◆ To do
Repeat the lines of the records word for word, starting at the first line and ending at the line that contains "UV-Farben, UV-Lacken, UV-Klebstoffen", with both of those lines included.

::: Input records :::

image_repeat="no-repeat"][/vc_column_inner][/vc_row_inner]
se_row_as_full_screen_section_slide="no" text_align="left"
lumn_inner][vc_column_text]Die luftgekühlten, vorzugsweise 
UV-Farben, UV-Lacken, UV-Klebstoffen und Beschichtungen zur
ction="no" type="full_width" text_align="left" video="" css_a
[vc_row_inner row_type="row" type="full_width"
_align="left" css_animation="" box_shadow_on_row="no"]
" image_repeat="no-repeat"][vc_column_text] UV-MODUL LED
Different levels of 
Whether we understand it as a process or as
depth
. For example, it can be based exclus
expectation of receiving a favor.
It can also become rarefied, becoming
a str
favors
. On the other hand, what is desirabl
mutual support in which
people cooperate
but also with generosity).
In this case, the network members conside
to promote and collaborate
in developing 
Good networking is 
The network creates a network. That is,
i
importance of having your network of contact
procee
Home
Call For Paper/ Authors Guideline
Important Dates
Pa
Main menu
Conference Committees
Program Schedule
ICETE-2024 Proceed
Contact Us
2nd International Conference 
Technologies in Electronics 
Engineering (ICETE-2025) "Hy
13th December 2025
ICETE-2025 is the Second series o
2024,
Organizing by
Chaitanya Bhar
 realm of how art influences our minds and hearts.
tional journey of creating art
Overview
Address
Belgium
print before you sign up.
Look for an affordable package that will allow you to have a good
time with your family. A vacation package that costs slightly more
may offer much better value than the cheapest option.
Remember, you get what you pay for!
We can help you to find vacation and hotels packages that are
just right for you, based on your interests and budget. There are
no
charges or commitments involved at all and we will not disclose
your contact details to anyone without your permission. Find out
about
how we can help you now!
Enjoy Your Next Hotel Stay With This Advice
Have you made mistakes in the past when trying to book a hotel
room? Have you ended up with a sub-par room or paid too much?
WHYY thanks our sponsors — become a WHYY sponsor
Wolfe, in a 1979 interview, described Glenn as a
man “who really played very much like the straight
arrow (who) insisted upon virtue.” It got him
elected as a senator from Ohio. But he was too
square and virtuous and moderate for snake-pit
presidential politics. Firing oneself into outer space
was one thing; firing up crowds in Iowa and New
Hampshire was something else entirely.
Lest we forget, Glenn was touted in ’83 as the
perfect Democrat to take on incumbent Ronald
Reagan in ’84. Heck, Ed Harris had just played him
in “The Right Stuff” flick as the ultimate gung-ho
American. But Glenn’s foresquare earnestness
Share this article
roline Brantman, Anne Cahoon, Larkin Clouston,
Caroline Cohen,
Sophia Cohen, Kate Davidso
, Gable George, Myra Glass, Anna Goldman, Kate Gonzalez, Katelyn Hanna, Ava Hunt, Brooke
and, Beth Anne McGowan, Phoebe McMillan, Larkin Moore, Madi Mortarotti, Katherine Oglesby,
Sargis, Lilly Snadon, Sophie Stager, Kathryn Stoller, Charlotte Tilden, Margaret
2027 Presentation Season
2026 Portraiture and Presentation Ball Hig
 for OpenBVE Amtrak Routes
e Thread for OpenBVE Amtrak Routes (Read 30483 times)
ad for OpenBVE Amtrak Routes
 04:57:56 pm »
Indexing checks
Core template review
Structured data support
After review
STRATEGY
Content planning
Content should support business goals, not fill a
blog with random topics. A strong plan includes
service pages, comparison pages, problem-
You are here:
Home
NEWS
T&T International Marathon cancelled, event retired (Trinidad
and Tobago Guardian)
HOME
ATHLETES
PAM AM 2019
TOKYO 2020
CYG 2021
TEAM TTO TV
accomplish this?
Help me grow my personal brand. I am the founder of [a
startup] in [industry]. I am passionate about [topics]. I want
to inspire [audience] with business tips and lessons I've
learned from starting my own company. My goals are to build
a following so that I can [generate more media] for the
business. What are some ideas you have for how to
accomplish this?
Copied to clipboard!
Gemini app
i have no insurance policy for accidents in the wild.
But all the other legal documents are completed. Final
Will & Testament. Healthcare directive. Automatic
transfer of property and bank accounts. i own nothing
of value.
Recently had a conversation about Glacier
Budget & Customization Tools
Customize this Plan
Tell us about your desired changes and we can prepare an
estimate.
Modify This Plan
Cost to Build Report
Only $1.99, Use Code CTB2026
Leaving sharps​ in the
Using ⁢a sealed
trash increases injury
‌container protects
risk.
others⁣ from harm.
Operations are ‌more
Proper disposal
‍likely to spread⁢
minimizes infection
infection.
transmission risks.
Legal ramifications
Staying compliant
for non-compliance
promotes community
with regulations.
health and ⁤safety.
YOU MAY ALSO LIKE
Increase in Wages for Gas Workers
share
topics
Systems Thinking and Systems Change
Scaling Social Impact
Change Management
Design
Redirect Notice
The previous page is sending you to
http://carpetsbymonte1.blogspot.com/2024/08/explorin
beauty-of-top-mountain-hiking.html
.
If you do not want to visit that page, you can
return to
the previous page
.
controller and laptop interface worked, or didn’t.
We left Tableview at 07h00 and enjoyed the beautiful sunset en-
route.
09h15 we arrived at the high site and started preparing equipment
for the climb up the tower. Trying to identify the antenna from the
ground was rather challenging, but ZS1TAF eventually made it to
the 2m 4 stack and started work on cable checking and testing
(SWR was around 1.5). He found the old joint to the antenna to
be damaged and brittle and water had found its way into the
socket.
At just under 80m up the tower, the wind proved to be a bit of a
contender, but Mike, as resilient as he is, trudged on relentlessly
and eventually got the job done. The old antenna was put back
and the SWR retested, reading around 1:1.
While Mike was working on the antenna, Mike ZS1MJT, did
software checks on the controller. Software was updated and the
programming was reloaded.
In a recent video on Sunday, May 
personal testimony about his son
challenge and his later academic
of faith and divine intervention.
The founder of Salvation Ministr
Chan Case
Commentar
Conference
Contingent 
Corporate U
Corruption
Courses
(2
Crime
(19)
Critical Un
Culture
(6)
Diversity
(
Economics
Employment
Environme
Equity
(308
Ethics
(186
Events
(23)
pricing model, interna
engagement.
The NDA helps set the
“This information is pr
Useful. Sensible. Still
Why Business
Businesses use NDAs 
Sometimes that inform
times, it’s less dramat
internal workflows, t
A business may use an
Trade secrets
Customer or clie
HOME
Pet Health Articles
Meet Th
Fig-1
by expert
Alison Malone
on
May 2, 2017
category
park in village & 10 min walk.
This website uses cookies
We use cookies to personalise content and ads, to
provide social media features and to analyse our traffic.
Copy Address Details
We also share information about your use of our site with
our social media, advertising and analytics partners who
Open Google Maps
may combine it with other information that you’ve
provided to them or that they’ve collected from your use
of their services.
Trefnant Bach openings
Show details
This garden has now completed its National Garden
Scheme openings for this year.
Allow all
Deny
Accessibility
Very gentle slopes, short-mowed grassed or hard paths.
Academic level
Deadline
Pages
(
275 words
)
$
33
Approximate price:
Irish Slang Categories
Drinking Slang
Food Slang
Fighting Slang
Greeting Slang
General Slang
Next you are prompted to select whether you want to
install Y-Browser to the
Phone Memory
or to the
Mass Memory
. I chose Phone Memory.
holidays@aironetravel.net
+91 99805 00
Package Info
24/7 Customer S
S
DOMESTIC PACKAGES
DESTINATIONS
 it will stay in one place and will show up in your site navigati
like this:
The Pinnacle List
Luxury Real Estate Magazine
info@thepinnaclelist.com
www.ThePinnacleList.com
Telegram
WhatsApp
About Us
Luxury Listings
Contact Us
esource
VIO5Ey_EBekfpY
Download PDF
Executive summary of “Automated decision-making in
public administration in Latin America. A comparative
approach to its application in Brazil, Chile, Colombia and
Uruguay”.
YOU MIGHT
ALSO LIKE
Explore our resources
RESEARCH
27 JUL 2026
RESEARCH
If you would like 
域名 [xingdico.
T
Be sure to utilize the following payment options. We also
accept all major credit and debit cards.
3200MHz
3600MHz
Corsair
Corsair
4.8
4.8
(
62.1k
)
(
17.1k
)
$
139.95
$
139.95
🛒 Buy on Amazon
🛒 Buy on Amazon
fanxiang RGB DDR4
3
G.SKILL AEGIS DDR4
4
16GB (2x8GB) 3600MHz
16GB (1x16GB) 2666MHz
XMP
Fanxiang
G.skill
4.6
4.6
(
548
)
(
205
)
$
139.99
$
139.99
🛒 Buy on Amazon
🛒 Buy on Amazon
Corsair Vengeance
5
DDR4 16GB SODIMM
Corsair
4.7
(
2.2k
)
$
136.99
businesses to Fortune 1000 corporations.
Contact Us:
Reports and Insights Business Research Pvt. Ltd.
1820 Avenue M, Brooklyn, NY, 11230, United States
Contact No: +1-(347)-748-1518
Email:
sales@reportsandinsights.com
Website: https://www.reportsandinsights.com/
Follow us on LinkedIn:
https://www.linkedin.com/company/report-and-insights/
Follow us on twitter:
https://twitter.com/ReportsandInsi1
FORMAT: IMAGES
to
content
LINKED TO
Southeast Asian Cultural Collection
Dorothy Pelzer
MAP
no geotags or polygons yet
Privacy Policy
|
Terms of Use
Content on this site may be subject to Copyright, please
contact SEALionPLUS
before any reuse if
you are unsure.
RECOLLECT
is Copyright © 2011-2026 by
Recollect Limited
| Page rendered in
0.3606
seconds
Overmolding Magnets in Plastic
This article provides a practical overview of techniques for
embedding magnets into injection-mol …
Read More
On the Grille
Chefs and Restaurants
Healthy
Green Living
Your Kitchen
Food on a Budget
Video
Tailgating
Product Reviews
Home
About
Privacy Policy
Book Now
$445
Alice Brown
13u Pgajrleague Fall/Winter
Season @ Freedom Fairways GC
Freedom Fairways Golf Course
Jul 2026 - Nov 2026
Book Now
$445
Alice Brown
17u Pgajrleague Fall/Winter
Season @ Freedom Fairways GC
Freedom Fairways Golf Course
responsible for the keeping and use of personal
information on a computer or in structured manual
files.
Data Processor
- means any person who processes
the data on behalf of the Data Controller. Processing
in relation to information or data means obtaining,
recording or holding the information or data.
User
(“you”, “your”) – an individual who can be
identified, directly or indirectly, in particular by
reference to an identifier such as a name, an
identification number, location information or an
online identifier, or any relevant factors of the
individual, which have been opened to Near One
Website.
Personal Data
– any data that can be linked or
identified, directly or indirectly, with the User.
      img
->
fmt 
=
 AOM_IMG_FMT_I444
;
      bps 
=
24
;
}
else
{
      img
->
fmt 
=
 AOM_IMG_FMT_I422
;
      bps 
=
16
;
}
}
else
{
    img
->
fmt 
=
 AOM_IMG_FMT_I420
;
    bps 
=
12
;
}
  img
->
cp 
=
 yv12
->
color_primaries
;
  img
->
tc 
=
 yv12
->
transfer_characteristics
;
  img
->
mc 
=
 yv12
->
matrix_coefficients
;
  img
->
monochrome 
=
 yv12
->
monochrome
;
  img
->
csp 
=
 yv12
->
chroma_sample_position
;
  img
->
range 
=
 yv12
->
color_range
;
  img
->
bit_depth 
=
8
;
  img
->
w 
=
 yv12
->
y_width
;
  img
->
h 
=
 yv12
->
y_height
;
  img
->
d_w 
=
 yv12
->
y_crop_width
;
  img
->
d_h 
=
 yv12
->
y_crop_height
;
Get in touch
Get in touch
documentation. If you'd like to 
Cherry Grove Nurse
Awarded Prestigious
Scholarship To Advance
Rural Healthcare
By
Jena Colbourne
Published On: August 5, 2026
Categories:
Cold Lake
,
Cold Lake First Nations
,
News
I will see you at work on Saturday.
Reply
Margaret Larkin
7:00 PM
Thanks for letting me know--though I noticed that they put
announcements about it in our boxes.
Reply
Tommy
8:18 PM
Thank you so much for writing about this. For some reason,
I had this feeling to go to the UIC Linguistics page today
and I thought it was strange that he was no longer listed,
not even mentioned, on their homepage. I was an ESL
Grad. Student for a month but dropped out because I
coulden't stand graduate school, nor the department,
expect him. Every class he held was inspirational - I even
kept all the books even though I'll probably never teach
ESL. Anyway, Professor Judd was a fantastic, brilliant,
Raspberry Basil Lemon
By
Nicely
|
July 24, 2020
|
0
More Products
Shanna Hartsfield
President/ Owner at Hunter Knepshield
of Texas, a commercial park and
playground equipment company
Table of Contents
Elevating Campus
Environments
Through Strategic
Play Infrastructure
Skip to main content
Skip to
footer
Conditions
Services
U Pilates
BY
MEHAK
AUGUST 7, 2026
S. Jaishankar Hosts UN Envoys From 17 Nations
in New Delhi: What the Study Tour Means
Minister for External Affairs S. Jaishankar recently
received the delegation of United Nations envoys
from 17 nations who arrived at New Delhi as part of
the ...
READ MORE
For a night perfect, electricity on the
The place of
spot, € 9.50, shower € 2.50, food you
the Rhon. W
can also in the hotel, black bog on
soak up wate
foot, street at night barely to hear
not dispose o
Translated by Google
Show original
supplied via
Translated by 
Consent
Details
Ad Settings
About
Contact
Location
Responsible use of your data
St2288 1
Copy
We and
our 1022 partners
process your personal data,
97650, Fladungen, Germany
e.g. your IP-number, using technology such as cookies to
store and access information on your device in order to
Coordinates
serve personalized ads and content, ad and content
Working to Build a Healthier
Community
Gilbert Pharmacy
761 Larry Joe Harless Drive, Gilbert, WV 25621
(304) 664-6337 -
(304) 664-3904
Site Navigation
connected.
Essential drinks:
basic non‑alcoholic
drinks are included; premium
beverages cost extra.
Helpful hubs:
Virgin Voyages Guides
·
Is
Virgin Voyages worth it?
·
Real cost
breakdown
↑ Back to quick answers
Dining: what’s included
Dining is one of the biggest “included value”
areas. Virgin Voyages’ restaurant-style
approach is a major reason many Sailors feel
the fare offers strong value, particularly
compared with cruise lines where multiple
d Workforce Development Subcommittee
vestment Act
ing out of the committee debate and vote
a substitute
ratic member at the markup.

:::

◆ Final answer
image_repeat="no-repeat"][/vc_column_inner][/vc_row_inner]
se_row_as_full_screen_section_slide="no" text_align="left"
lumn_inner][vc_column_text]Die luftgekühlten, vorzugsweise 
UV-Farben, UV-Lacken, UV-Klebstoffen und Beschichtungen zur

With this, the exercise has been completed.